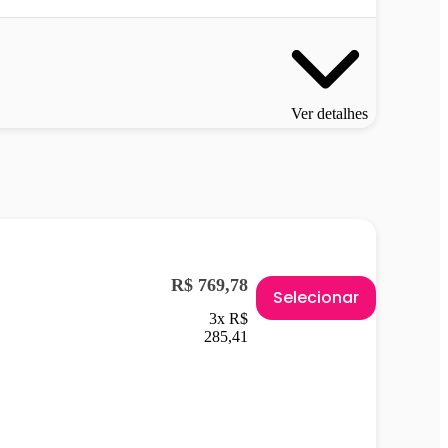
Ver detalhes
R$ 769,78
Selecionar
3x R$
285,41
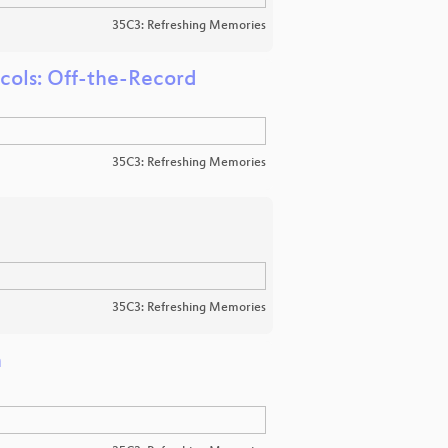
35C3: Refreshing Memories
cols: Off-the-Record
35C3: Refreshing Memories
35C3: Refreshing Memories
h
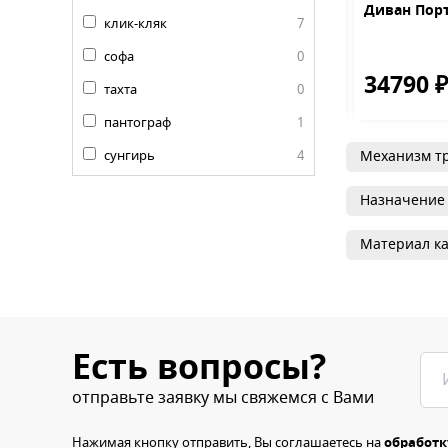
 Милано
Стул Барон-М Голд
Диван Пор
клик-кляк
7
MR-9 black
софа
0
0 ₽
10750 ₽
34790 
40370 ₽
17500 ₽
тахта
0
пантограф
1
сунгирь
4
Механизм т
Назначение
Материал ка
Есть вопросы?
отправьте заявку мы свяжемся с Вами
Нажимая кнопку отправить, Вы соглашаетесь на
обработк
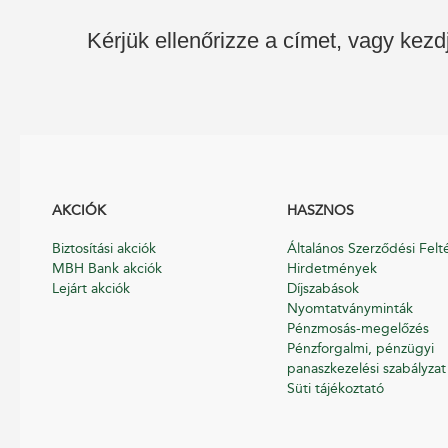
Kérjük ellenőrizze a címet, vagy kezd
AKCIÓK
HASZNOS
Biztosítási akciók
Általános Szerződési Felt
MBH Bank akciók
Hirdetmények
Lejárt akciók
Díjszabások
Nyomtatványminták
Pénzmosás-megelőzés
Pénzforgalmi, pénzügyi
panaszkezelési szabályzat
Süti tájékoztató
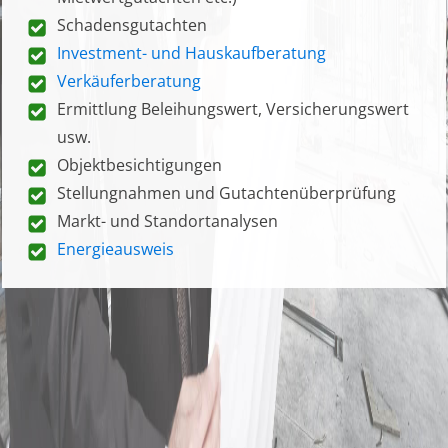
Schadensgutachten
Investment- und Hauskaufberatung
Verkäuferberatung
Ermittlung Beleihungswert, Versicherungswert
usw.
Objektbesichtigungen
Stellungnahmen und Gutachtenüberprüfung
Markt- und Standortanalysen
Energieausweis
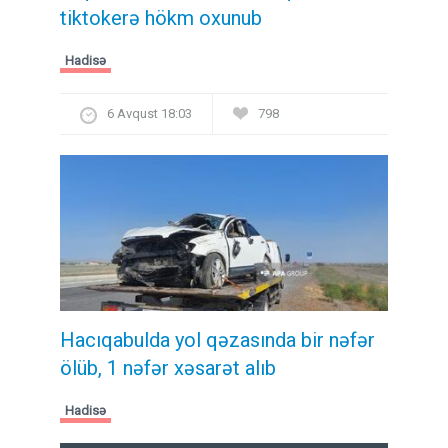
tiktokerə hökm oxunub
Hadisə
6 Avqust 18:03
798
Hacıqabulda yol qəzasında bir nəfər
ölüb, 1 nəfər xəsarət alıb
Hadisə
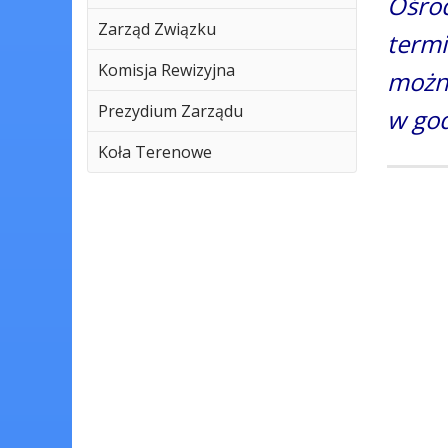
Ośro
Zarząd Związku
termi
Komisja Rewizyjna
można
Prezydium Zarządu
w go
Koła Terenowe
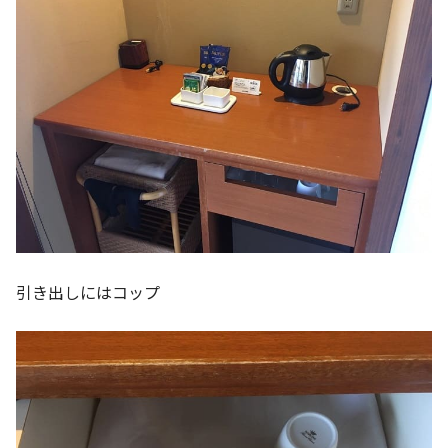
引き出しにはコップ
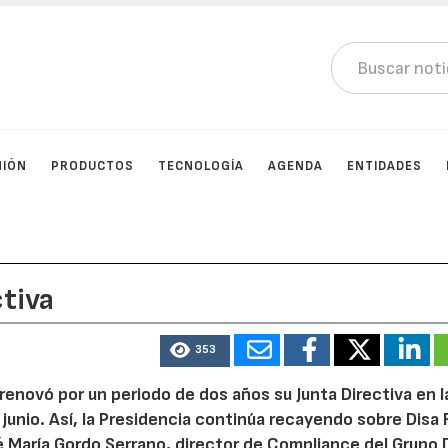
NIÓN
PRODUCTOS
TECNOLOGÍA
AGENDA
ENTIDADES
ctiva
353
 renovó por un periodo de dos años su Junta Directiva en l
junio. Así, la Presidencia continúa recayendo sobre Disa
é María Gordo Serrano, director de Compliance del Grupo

┄┄┄┄┄┄┄┄┄┄┄┄┄┄┄┄┄┄┄┄

REQUEST:
Quote the preceding listing precisely and completely, omitting its images.

RESPONSE:
Ver detalhes
R$ 769,78
Selecionar
3x R$
285,41
35C3: Refreshing Memories
cols: Off-the-Record
35C3: Refreshing Memories
35C3: Refreshing Memories
h
 Милано
Стул Барон-М Голд
Диван Пор
клик-кляк
7
MR-9 black
софа
0
0 ₽
10750 ₽
34790 
40370 ₽
17500 ₽
тахта
0
пантограф
1
сунгирь
4
Механизм т
Назначение
Материал ка
Есть вопросы?
отправьте заявку мы свяжемся с Вами
Нажимая кнопку отправить, Вы соглашаетесь на
обработк
Kérjük ellenőrizze a címet, vagy kezd
AKCIÓK
HASZNOS
Biztosítási akciók
Általános Szerződési Felt
MBH Bank akciók
Hirdetmények
Lejárt akciók
Díjszabások
Nyomtatványminták
Pénzmosás-megelőzés
Pénzforgalmi, pénzügyi
panaszkezelési szabályzat
Süti tájékoztató
Schadensgutachten
Investment- und Hauskaufberatung
Verkäuferberatung
Ermittlung Beleihungswert, Versicherungswert
usw.
Objektbesichtigungen
Stellungnahmen und Gutachtenüberprüfung
Markt- und Standortanalysen
Energieausweis
tiktokerə hökm oxunub
Hadisə
6 Avqust 18:03
798
Hacıqabulda yol qəzasında bir nəfər
ölüb, 1 nəfər xəsarət alıb
Hadisə
Ośro
Zarząd Związku
termi
Komisja Rewizyjna
można
Prezydium Zarządu
w go
Koła Terenowe
引き出しにはコップ
NIÓN
PRODUCTOS
TECNOLOGÍA
AGENDA
ENTIDADES
ctiva
353
 renovó por un periodo de dos años su Junta Directiva en l
junio. Así, la Presidencia continúa recayendo sobre Disa
é María Gordo Serrano, director de Compliance del Grupo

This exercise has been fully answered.